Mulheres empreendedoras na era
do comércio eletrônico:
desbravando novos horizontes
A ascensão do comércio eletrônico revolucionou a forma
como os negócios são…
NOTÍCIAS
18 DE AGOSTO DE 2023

------------------------------------------------------------------------

● Exercise instructions: A verbatim transcription of all the entries above is required.

● Output of the exercise:
Mulheres empreendedoras na era
do comércio eletrônico:
desbravando novos horizontes
A ascensão do comércio eletrônico revolucionou a forma
como os negócios são…
NOTÍCIAS
18 DE AGOSTO DE 2023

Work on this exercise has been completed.